The techniques to understand when maintenance will be required are both new and old. Statistical analysis is hardly a new science; however, easily applying it to massive amounts of data is new because it was impossible without modern computers. Doing so requires a baseline: how should the asset be performing when all things are working within tolerance. Once established, you can perform limit/range tests: is everything behaving within that norm? If not, you isolate and repair. With enough time, you can develop pattern recognition. With enough viewpoints, you can perform correlation analysis by comparing them. All of this is managed by computers with minimal oversight. 

The Benefits of Predictive Maintenance
It is deliberate in its methodology and execution, allowing operators to schedule maintenance when it is convenient and eliminate the dreaded “unexpected downtime.” If the entire process is automated, maintenance technicians spend their time maintaining and not dealing with emergent situations. The necessary work of maintenance is done when it hurts the business the least.

PdM also increases safety: non-destructive monitoring methods can be transmitted by wireless sensor networks. Visual inspections can often be done by a drone or other robot. This limits the risk of human injury by having the drone scale the heights of an asset, or the robot delve the depths of a vessel rather than the operator or technician. PdM in general also lowers the chance of a dangerous malfunction causing damage, which is much safer as well.

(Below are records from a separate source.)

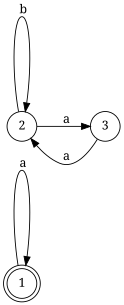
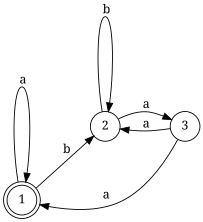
  digraph {
    fontname="Noto Serif"
    nodesep=1.5
    rankdir=LR
    ranksep=0.6
    node [fontname="Noto Serif" shape=circle]
    edge [fontname="Noto Serif" styel=bold]
    1 [shape=doublecircle width=0.4]
    2 [width=0.4]
    3 [width=0.4]
    1 -> 1 [label=" a"]
+   1 -> 2 [label=" b"]
    2 -> 2 [label=" b"]
    2 -> 3 [label=" a"]
+   3 -> 1 [label=" a"]
    3 -> 2 [label=" a"]
  }
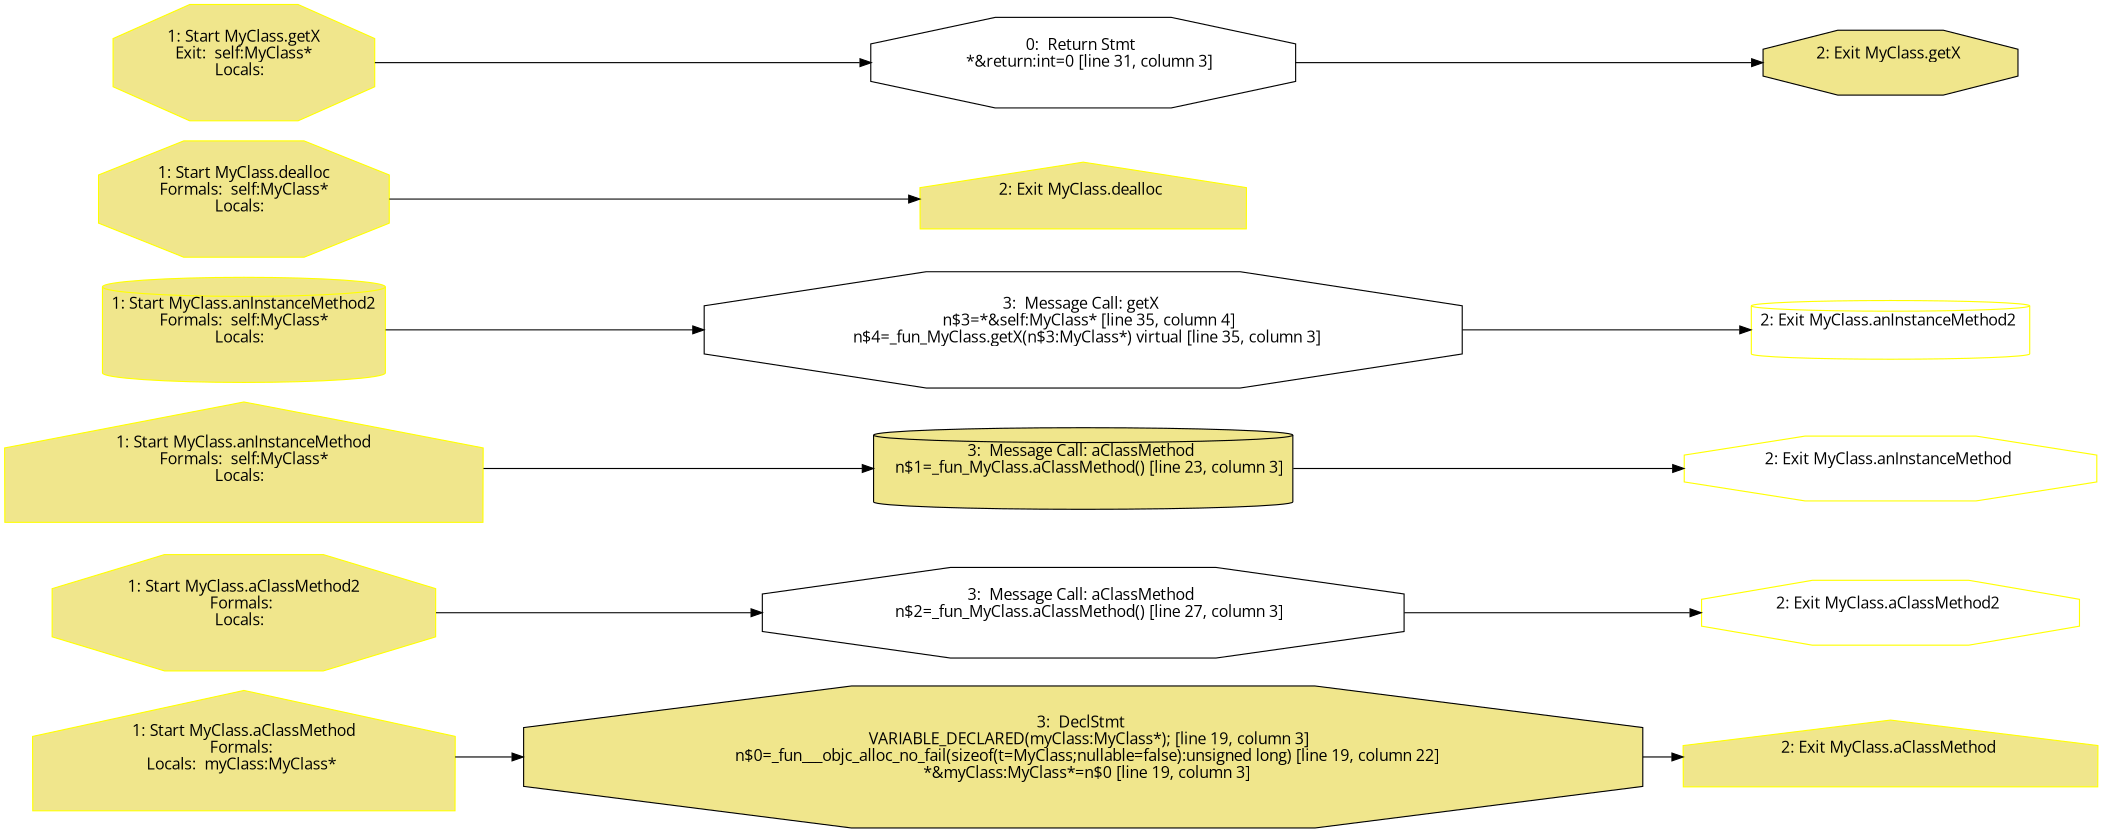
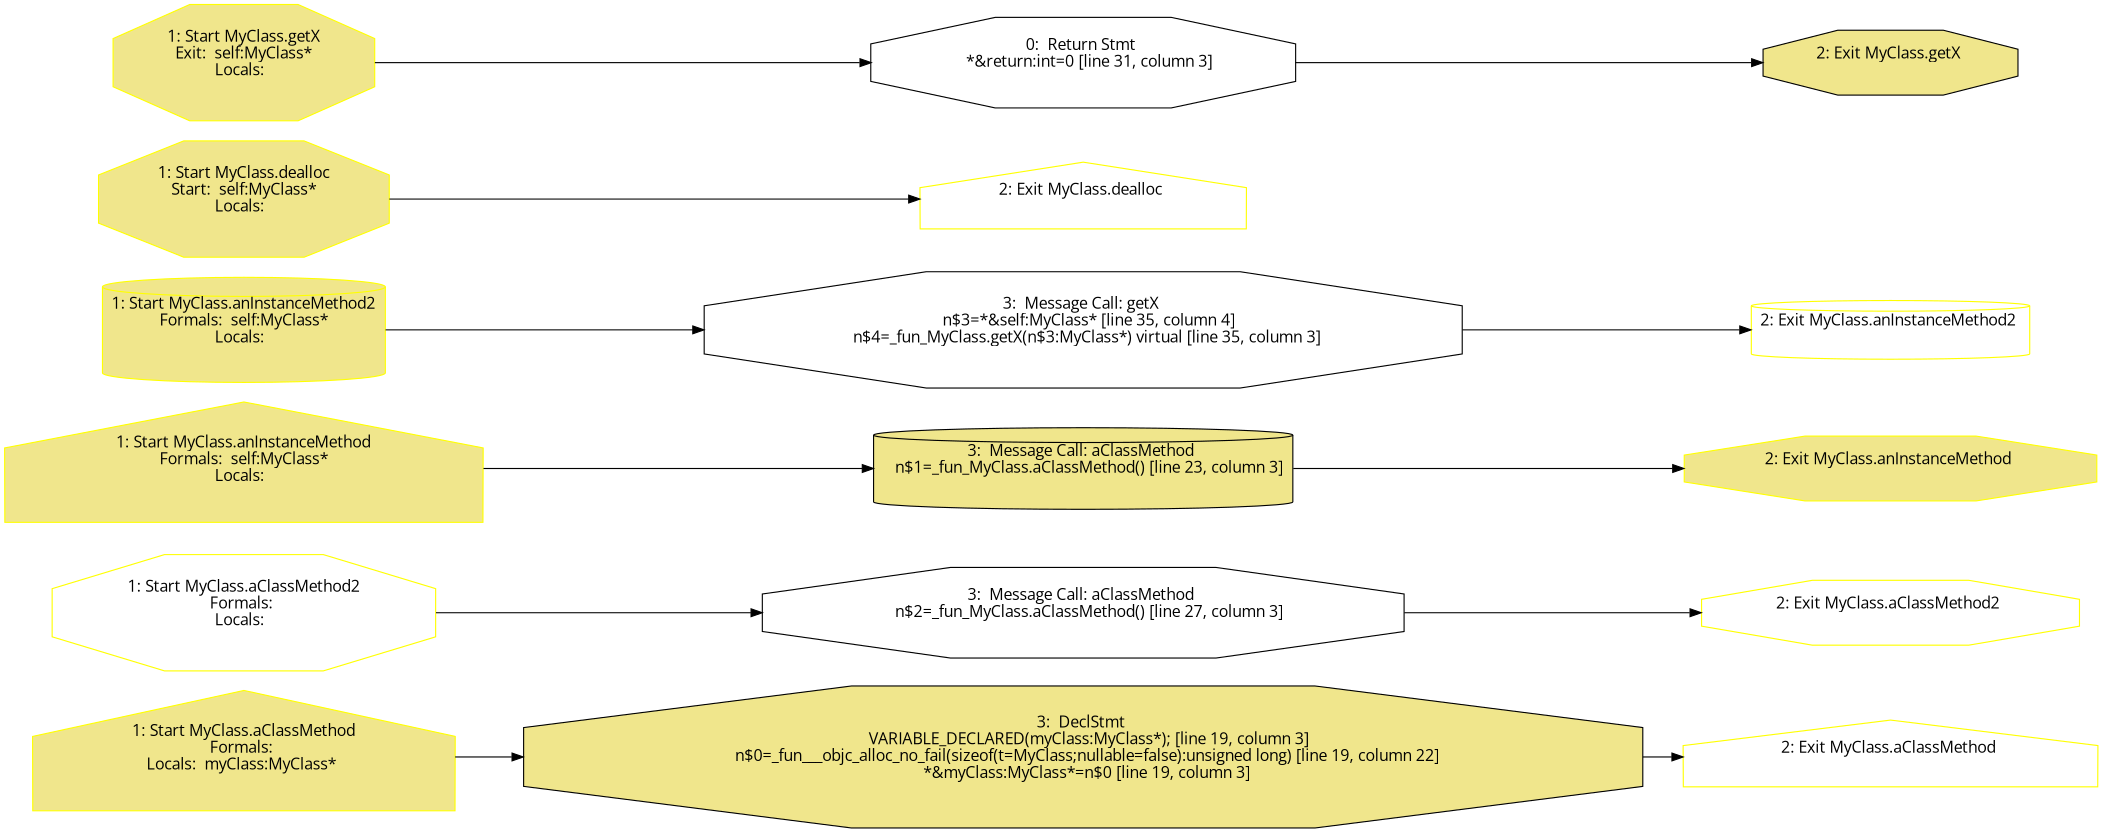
  digraph {
    fontname="Open Sans"
    rankdir=LR
    node [color=yellow fillcolor=khaki fontname="Open Sans" shape=octagon style=filled]
    edge [fontname="Open Sans"]
    n1 [label="1: Start MyClass.aClassMethod\nFormals: \nLocals:  myClass:MyClass* \n  " shape=house]
    n2 [label="3:  DeclStmt \n   VARIABLE_DECLARED(myClass:MyClass*); [line 19, column 3]\n  n$0=_fun___objc_alloc_no_fail(sizeof(t=MyClass;nullable=false):unsigned long) [line 19, column 22]\n  *&myClass:MyClass*=n$0 [line 19, column 3]\n " color=""]
-   n3 [label="2: Exit MyClass.aClassMethod \n  " shape=house]
-   n4 [label="1: Start MyClass.aClassMethod2\nFormals: \nLocals:  \n  "]
+   n3 [fillcolor=white label="2: Exit MyClass.aClassMethod \n  " shape=house]
+   n4 [fillcolor=white label="1: Start MyClass.aClassMethod2\nFormals: \nLocals:  \n  "]
    n5 [fillcolor=white label="3:  Message Call: aClassMethod \n   n$2=_fun_MyClass.aClassMethod() [line 27, column 3]\n " color=""]
    n6 [fillcolor=white label="2: Exit MyClass.aClassMethod2 \n  "]
    n7 [label="1: Start MyClass.anInstanceMethod\nFormals:  self:MyClass*\nLocals:  \n  " shape=house]
    n8 [label="3:  Message Call: aClassMethod \n   n$1=_fun_MyClass.aClassMethod() [line 23, column 3]\n " shape=cylinder color=""]
-   n9 [fillcolor=white label="2: Exit MyClass.anInstanceMethod \n  "]
+   n9 [label="2: Exit MyClass.anInstanceMethod \n  "]
    n10 [label="1: Start MyClass.anInstanceMethod2\nFormals:  self:MyClass*\nLocals:  \n  " shape=cylinder]
    n11 [fillcolor=white label="3:  Message Call: getX \n   n$3=*&self:MyClass* [line 35, column 4]\n  n$4=_fun_MyClass.getX(n$3:MyClass*) virtual [line 35, column 3]\n " color=""]
    n12 [fillcolor=white label="2: Exit MyClass.anInstanceMethod2 \n  " shape=cylinder]
-   n13 [label="1: Start MyClass.dealloc\nFormals:  self:MyClass*\nLocals:  \n  "]
-   n14 [label="2: Exit MyClass.dealloc \n  " shape=house]
+   n13 [label="1: Start MyClass.dealloc\nStart:  self:MyClass*\nLocals:  \n  "]
+   n14 [fillcolor=white label="2: Exit MyClass.dealloc \n  " shape=house]
    n15 [label="1: Start MyClass.getX\nExit:  self:MyClass*\nLocals:  \n  "]
    n16 [fillcolor=white label="0:  Return Stmt \n   *&return:int=0 [line 31, column 3]\n " color=""]
    n17 [color=black label="2: Exit MyClass.getX \n  "]
    n1 -> n2
    n2 -> n3
    n4 -> n5
    n5 -> n6
    n7 -> n8
    n8 -> n9
    n10 -> n11
    n11 -> n12
    n13 -> n14
    n15 -> n16
    n16 -> n17
  }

Predictive Maintenance Challenges
There are, of course, downsides. Good data, as in all things, is absolutely critical. Bad data leads to bad outcomes. If data is too sparse (say, a fault that happens once a year), it is very hard to create reliable predictions. If data is not accurate, false alarms can cause wasted time and effort—or worse, failures that go undetected until too late. But digital twins are working on that problem—it’s too much for this post, but human problems have human solutions, and the same is typically true of machine problems.

A recent survey conducted by Reliable Plant suggests 65% of readers already use PdM in one form or another. It’s here to stay and extremely beneficial to any plant that implements it correctly. While my father still qualifies predictions on when he will arrive home from the office, more and more this is not necessary for industrial operations.